* Excerpted text
######
Compliance is a Constraint. It is Not a Handbrake.
I have spent 28 years working in UK broadcast television.
In that time, I have never once worked on a production where everything went exactly to plan. Budget constraints. Location constraints. Time constraints. Legal constraints. They are part of the job — not obstacles to the job.
Some of the most entertaining television ever made in this country was written with a lawyer in the room. Mock the Week. Never Mind the Buzzcocks. Have I Got News For You. Those topical panel shows did not become less funny because a compliance team was involved. The jokes still landed. The moments were still electric. The shows were still worth watching.
What the legal presence did was change the workflow, not the outcome. Scripts were checked before filming, not after. Risky lines were flagged early, not cut in the edit. The compliance process was baked in at the beginning — which meant the creative process could run without fear once the camera was rolling.
The same principle applies to IFAs and wealth managers who want to use video.
Compliance is not the enemy of good video. A bad workflow is.
######
* Records provided
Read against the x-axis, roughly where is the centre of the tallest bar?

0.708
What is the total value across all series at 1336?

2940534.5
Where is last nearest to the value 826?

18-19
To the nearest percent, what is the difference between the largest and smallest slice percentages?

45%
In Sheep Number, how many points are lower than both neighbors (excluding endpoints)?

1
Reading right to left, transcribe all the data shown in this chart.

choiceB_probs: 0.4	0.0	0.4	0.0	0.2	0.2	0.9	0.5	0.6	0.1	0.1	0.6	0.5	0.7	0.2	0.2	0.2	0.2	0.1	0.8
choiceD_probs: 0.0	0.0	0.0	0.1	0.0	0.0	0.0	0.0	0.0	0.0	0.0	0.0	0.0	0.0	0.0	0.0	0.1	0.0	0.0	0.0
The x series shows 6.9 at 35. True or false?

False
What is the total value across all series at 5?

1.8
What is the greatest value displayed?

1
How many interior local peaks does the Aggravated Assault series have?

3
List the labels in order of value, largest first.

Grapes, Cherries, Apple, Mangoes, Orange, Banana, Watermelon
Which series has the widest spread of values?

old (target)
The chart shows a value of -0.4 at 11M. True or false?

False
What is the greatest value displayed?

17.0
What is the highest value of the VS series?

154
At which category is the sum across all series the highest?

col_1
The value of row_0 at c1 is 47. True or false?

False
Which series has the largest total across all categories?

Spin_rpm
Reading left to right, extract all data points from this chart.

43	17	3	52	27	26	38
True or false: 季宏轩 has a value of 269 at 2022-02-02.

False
######
* Problem description
Continue the essay on compliance in broadcast television and financial advisers' video, picking up right after its final line, "A bad workflow is."

* Output
The Mistake Most Firms Make
The most common complaint I hear from financial professionals about video is some version of this:
| “We can’t say anything interesting.” “It takes three weeks to get a 60-second clip approved.” “Our compliance officer just says no to everything.” |
In almost every case, this is not a compliance problem. It is a sequencing problem.
The firm films the video. The firm edits the video. The firm sends the video to compliance. Compliance flags the language. The firm has to reshoot or make ugly cuts. The workflow breaks down, and the video either gets shelved or goes out in a worse state than it should.
The fix is simple: move compliance to the start of the process, not the end.
Involve your compliance team when you are developing the idea and writing the script. Agree the language before a camera is turned on. By the time you are filming, the risk is already managed — and the creative process can be exactly what it should be.
What to Post: The Green Zone
Not all video content carries the same regulatory risk. The most practical way to think about it is in three categories.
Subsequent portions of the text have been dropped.